● STATED EXERCISE 1
Revise the listing from its first line up to and including the line containing "v(-99.92, 32.47) *", substituting "skLine" for "skLineSegment" and leaving everything else unchanged. Return only those lines, omitting the pictures.

====== EXCERPT PROVIDED ======

How Variables Exist in Computers

Preface:

This article delves deeply into variables in programs, involving a wealth of underlying computer knowledge.

If you happen to have a keen interest in this area, please read on!

However, if you’re not interested, you may choose to skip it, as reading this article may not significantly enhance your programming skills.

Introduction

Introduction 1

When we open a C source file and input the following code:

#include <stdio.h>

int main()
{
    int num;
    scanf("%d", &num);
    printf("%d", num);
    return 0;
}

The number you input will be stored in a variable called num.

Introduction 2

Type	Storage Size	Value Range
int	4	-2^31 to 2^31 (2,147,483,647)
unsigned int	4	0 to 2^32 (4,294,967,295)

Thought: How is a number stored in a variable? How is the value range determined?

Basic Concept Introduction

Bit

A bit is the most basic concept in computing. Since only logical 0 and 1 exist in computers, many things, actions, and numbers must be represented as a string of binary digits, such as 1001 0000 1101, etc. Each logical 0 or 1 is a bit. For example, in the string 1000 1110, there are eight bits, and it is called a bit, which is the most basic unit in computing.

Byte

A byte is a unit composed of eight bits, meaning 8 bits make 1 byte. What is the use of a byte? In computer science, it is used to represent ASCII characters; bytes are used to record letters and some symbols. For example, the character A is represented as “0100 0001”.

Binary

Binary (binary) is a mathematics and digital circuit number system with a base of 2, representing a base-2 counting system. In this system, two different symbols, 0 (representing zero) and 1 (representing one), are used for representation. Digital electronic circuits directly implement logic gates using binary. Modern computers and devices relying on computers use binary. Each digit is called a bit.

Hexadecimal

Hexadecimal (abbreviated as hex or subscript 16) is a counting system with a base of 16, which is a place value system that counts in groups of 16. It typically uses the digits 0, 1, 2, 3, 4, 5, 6, 7, 8, 9 and letters A, B, C, D, E, F (or a, b, c, d, e, f), where A~~F represent 10~~15. These are known as hexadecimal digits.

Is It Coincidence or Destiny?

As is well known, in the world of computers, only “0” and “1” exist, meaning binary. But what does this have to do with storage?
First, converting a decimal “1” to binary is ‘01’.
Using 4 bits as a unit to represent it as ‘0001’, the range it can represent is 0 to 16, which just happens to coincide with hexadecimal.
Now it is specified that a byte represents ‘0000 0001’, and in hexadecimal, it is expressed as “1”.
‘1111 1111’ -> FF

This way, we can perfectly represent binary using hexadecimal!

Sign-Magnitude, One’s Complement, and Two’s Complement

In computers, integers can be represented in three binary formats: sign-magnitude, one’s complement, and two’s complement.
All three representations consist of a sign bit and a value bit. The sign bit uses 0 to represent “positive” and 1 to represent “negative.”
The representations for positive numbers are the same in sign-magnitude, one’s complement, and two’s complement.
However, the representations for negative integers differ among the three methods.

Sign-Magnitude:
Directly convert the value into binary in the form of positive and negative numbers to obtain the sign-magnitude representation.
One’s Complement:
Keep the sign bit unchanged, and flip all other bits to obtain the one’s complement.
Two’s Complement:
Add 1 to the one’s complement to obtain the two’s complement.

======

● STATED EXERCISE 2
Pick up the article on how variables exist in computers and continue it from its final sentence.

====== DATA PROVIDED ======

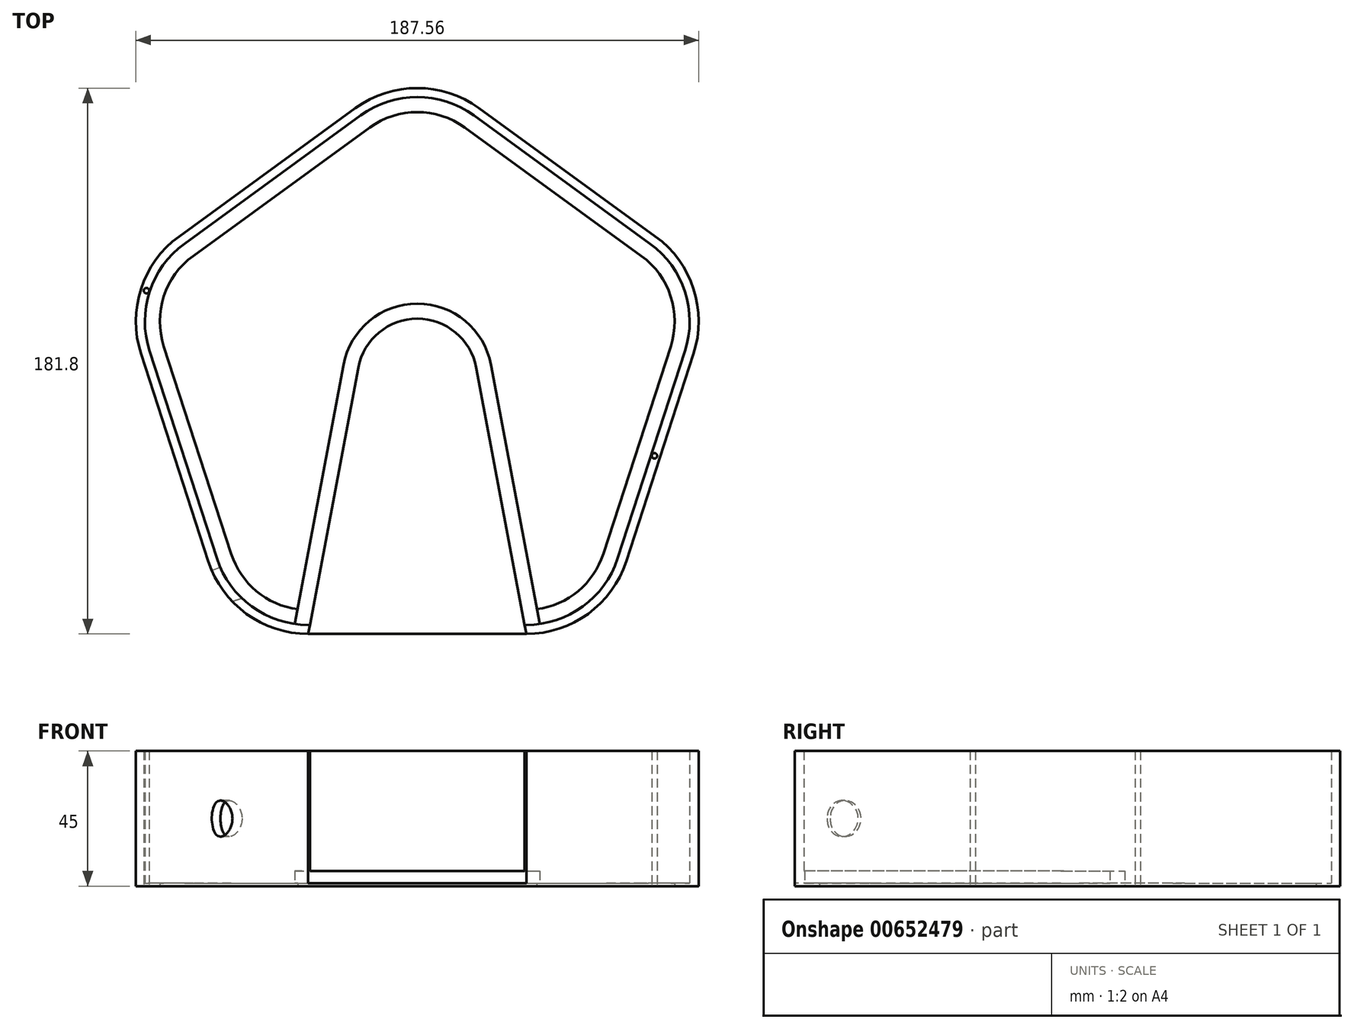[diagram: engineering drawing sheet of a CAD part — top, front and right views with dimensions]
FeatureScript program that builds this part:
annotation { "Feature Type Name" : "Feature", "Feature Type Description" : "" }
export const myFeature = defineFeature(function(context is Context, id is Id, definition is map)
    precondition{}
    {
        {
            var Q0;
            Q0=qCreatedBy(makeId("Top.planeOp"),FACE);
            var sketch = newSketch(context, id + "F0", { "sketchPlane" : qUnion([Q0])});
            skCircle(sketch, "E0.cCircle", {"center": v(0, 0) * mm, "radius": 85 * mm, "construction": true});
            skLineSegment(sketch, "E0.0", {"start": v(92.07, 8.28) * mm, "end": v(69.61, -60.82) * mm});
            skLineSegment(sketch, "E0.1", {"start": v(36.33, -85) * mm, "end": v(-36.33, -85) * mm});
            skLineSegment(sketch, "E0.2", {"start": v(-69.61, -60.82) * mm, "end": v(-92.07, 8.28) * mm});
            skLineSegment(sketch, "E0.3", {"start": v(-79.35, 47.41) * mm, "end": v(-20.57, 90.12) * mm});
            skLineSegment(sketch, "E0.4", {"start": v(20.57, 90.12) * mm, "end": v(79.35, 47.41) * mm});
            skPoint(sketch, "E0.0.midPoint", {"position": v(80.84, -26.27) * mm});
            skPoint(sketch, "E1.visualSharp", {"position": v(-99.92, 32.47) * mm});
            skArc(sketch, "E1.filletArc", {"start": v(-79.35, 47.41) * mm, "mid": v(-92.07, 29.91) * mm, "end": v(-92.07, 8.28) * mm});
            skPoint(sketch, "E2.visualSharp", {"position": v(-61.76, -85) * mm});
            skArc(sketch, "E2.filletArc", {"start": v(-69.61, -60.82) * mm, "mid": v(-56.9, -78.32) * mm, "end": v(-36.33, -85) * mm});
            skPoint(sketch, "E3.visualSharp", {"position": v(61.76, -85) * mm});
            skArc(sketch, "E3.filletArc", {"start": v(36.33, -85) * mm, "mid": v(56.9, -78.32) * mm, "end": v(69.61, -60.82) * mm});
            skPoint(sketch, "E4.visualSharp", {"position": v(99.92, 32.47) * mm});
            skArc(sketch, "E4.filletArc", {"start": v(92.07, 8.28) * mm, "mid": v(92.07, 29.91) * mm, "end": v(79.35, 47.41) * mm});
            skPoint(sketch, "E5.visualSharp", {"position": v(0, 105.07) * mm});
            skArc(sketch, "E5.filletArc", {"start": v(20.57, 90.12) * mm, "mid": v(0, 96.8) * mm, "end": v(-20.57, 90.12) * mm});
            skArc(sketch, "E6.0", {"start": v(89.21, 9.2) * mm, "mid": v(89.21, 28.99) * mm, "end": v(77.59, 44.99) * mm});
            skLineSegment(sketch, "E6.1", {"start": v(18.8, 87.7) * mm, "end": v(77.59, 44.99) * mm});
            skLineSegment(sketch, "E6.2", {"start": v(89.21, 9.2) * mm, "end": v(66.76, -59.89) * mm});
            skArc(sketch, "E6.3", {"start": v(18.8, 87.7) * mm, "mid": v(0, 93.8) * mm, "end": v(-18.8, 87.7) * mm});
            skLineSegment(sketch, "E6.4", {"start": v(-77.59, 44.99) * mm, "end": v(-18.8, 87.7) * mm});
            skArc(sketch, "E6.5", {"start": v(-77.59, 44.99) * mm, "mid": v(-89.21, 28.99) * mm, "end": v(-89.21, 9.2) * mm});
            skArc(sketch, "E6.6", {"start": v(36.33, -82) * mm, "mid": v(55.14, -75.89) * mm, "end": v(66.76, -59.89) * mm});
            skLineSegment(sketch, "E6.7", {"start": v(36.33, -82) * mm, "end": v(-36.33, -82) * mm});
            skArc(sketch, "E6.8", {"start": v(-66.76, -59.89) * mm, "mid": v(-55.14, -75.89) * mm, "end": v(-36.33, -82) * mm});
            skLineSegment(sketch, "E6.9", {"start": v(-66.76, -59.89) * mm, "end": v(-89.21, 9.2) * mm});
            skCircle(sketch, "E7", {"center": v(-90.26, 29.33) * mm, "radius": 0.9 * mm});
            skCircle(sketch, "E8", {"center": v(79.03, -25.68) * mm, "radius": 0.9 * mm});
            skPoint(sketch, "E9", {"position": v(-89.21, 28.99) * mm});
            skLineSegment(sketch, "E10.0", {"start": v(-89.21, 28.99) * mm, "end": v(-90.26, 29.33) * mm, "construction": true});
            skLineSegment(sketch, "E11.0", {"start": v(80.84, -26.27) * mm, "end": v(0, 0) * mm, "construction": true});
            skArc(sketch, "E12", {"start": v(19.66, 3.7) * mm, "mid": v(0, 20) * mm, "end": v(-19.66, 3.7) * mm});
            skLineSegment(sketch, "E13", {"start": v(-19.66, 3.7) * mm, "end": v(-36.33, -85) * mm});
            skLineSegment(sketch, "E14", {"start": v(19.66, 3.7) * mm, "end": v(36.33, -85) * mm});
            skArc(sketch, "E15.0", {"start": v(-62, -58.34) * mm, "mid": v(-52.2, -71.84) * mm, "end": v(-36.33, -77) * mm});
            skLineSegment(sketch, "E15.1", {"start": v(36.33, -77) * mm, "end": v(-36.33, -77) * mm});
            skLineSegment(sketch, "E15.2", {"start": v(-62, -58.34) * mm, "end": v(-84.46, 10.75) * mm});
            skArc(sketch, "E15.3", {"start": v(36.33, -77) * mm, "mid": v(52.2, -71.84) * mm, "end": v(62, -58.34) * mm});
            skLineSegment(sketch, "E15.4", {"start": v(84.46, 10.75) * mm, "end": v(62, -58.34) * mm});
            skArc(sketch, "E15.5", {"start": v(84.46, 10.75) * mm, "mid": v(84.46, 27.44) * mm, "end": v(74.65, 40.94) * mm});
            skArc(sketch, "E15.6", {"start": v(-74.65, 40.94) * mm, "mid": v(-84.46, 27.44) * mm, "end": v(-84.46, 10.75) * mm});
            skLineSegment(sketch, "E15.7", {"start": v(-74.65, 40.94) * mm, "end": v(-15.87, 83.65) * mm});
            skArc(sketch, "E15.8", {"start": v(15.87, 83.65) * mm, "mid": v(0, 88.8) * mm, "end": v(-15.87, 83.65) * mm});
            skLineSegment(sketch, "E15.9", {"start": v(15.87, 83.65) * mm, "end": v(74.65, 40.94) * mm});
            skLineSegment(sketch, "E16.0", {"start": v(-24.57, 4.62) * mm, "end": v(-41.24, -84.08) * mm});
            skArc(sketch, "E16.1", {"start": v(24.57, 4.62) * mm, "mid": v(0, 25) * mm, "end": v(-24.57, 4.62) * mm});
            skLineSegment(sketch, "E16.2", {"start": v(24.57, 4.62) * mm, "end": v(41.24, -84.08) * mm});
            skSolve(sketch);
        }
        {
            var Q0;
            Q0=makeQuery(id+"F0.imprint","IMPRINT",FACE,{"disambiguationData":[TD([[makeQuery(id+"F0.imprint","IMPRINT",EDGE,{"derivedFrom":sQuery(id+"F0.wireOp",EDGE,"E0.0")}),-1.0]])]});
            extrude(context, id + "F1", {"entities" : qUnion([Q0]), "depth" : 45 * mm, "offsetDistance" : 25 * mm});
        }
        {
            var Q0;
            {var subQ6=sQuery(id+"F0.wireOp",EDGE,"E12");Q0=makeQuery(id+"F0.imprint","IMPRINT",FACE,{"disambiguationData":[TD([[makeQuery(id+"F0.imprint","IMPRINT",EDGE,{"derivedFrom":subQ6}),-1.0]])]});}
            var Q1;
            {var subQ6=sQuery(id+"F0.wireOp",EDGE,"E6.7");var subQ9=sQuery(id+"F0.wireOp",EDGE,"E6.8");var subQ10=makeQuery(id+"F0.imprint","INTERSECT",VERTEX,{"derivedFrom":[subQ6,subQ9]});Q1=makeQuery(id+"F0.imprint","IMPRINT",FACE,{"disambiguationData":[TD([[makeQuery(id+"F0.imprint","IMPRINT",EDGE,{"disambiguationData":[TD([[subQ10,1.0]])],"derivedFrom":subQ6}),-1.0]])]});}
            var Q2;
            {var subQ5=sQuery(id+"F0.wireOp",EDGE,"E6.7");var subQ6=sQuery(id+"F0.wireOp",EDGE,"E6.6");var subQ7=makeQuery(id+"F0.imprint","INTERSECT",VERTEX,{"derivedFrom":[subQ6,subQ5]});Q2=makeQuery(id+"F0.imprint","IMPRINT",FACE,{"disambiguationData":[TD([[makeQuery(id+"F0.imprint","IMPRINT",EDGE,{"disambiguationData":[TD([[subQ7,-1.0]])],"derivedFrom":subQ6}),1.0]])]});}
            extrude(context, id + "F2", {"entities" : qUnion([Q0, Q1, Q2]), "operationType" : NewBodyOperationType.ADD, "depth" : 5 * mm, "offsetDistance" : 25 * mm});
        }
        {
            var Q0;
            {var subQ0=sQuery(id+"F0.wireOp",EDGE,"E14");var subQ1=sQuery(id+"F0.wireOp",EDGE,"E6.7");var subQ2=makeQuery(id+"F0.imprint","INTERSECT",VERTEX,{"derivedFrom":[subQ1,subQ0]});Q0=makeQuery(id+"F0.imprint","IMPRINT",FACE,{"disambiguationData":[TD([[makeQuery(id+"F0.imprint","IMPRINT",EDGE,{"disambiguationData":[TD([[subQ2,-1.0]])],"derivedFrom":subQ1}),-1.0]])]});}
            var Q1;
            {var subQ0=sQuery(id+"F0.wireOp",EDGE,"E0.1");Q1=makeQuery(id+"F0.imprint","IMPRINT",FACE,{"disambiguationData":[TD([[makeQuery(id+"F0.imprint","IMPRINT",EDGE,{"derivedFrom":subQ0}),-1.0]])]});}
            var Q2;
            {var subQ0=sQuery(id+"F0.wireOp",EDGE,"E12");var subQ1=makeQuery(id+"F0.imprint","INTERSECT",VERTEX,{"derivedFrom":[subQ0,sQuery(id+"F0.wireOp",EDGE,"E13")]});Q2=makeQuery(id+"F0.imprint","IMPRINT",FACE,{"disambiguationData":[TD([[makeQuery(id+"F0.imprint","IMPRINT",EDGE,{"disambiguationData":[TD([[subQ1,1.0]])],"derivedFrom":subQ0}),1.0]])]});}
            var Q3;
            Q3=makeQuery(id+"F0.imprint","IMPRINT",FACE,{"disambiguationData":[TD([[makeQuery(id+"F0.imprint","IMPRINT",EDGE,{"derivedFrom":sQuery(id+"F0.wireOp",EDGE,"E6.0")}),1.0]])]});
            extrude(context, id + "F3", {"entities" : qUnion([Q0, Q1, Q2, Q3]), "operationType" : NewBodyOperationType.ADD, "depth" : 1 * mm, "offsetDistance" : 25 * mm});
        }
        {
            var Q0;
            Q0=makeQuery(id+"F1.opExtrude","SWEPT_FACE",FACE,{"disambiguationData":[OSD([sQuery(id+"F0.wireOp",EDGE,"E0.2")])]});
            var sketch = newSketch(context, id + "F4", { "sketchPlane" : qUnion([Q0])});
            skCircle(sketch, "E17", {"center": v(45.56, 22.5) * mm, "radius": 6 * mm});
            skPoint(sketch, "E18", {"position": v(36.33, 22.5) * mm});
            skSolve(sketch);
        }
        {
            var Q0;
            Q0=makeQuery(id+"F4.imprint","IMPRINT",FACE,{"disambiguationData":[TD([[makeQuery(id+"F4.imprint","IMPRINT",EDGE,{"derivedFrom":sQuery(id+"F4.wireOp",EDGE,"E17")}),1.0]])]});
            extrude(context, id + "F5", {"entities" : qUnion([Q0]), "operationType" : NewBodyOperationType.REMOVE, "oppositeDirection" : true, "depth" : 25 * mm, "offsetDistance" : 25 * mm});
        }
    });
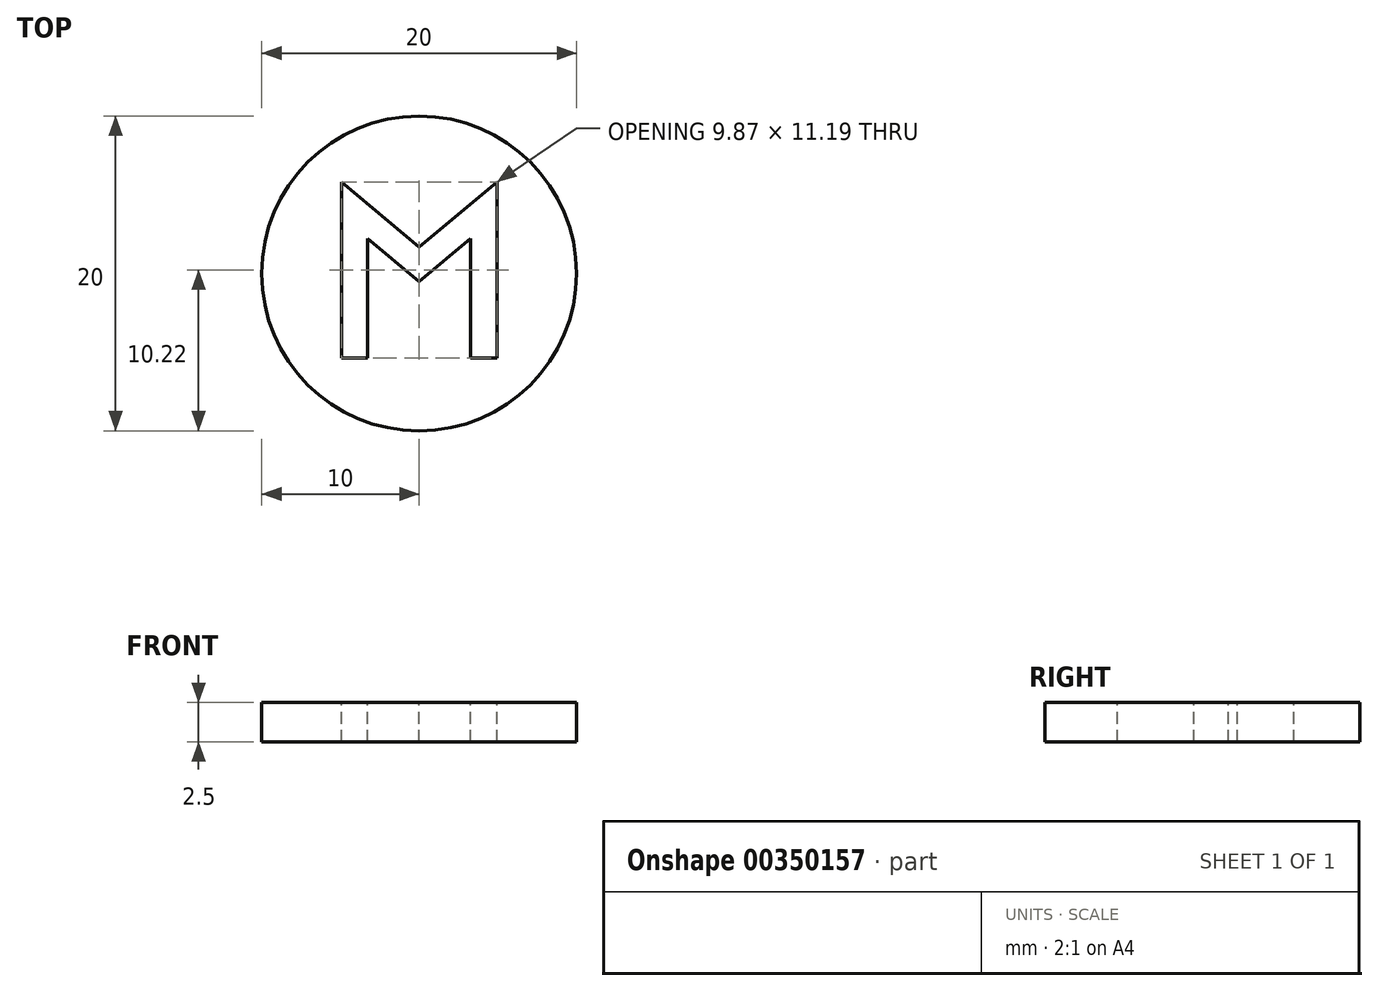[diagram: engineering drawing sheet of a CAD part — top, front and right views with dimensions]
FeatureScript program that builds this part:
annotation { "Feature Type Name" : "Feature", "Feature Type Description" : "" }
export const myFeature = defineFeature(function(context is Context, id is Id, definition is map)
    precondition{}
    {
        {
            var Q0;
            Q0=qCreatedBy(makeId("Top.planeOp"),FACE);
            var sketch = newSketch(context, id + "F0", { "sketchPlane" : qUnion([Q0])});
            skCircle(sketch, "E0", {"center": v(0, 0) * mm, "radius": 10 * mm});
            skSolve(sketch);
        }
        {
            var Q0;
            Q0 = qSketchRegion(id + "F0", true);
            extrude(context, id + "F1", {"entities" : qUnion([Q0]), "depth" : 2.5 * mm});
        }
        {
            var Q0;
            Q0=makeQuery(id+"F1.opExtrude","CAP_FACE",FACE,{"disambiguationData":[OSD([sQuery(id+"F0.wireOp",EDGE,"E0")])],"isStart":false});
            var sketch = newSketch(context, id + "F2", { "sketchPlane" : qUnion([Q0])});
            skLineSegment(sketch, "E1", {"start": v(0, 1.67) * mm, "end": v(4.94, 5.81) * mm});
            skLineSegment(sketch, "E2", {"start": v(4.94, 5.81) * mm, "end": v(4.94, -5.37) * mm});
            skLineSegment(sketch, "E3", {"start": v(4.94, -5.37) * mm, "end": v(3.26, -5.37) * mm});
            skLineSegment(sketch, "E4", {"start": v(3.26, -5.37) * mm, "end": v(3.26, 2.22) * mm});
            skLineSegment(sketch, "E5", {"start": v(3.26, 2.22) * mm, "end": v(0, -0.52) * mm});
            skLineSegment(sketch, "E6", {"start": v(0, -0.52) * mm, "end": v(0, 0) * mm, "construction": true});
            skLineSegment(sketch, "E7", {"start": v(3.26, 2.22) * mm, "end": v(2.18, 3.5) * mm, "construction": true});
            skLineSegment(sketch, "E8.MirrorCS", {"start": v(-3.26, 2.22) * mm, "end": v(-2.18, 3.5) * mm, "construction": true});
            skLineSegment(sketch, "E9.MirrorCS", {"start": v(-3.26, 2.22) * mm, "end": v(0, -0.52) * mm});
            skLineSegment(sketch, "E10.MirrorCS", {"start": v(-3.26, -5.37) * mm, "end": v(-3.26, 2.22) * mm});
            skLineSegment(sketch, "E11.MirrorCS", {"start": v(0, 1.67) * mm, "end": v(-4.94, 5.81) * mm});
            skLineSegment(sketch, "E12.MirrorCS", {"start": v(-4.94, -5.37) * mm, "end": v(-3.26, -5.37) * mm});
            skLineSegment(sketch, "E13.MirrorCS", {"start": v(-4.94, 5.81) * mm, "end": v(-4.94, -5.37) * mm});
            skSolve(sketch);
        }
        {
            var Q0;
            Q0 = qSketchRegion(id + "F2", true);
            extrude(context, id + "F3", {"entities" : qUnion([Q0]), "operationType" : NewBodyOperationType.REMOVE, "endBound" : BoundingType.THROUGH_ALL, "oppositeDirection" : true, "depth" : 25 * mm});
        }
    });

======

● WRITTEN REPLY 1
[diagram: engineering drawing sheet of a CAD part — top, front and right views with dimensions]
FeatureScript program that builds this part:
annotation { "Feature Type Name" : "Feature", "Feature Type Description" : "" }
export const myFeature = defineFeature(function(context is Context, id is Id, definition is map)
    precondition{}
    {
        {
            var Q0;
            Q0=qCreatedBy(makeId("Top.planeOp"),FACE);
            var sketch = newSketch(context, id + "F0", { "sketchPlane" : qUnion([Q0])});
            skCircle(sketch, "E0.cCircle", {"center": v(0, 0) * mm, "radius": 85 * mm, "construction": true});
            skLine(sketch, "E0.0", {"start": v(92.07, 8.28) * mm, "end": v(69.61, -60.82) * mm});
            skLine(sketch, "E0.1", {"start": v(36.33, -85) * mm, "end": v(-36.33, -85) * mm});
            skLine(sketch, "E0.2", {"start": v(-69.61, -60.82) * mm, "end": v(-92.07, 8.28) * mm});
            skLine(sketch, "E0.3", {"start": v(-79.35, 47.41) * mm, "end": v(-20.57, 90.12) * mm});
            skLine(sketch, "E0.4", {"start": v(20.57, 90.12) * mm, "end": v(79.35, 47.41) * mm});
            skPoint(sketch, "E0.0.midPoint", {"position": v(80.84, -26.27) * mm});
            skPoint(sketch, "E1.visualSharp", {"position": v(-99.92, 32.47) * mm});

● WRITTEN REPLY 2
For integers, the data stored in memory is actually stored in two’s complement.

🤔 Why?

In computer systems, values are uniformly represented and stored using two’s complement. The reason is that using two’s complement allows the sign bit and value field to be handled uniformly;
at the same time, addition and subtraction can also be treated uniformly (the CPU only has an adder). In addition, the process of converting between two’s complement and sign-magnitude is the same in terms of computation, requiring no additional hardware circuitry. ✔️

🎈 How can we better understand this?
Let’s take an example 🌰: Suppose we need the computer to execute the operation 1-1?

Next, let’s take a look at the storage in memory.

Introduction to Endianness
What is Big-Endian and Little-Endian 🚩
Big-endian storage mode means that the low-order byte is stored at a higher memory address, while the high-order byte is stored at a lower memory address.

Little-endian storage mode means that the low-order byte is stored at a lower memory address, while the high-order byte is stored at a higher memory address.

🎮 The memory of our computer is utilized from low to high addresses. Whenever we need to define a variable, we request memory space to store data. Here, let’s assume we want to store a number, 11223344 (in hexadecimal form).

Since we know that memory space is measured in bytes, let’s simulate the storage of a four-byte hexadecimal number.

This is similar to how we write numbers in our daily lives (decimal), such as writing five hundred twenty as 520❤️.

We naturally write the high-order digit (5) on the left, so the difference in big-endian and little-endian storage modes is whether the high-order byte is at a lower or higher address when storing a number. 🎈

The storage mode adopted by our devices is determined by the hardware design.

Back to the Introduction
First, Discuss Signed int
We all know that computers store data in binary form.

An int typically occupies 4 bytes in a computer, which is 32 bits. In some older compilers, int may only occupy 16 bits.

Since this is a signed int type, it can represent negative numbers. Because it is signed, one bit must be used as the sign bit, leaving 31 bits for the actual data (hence the range is 2^31).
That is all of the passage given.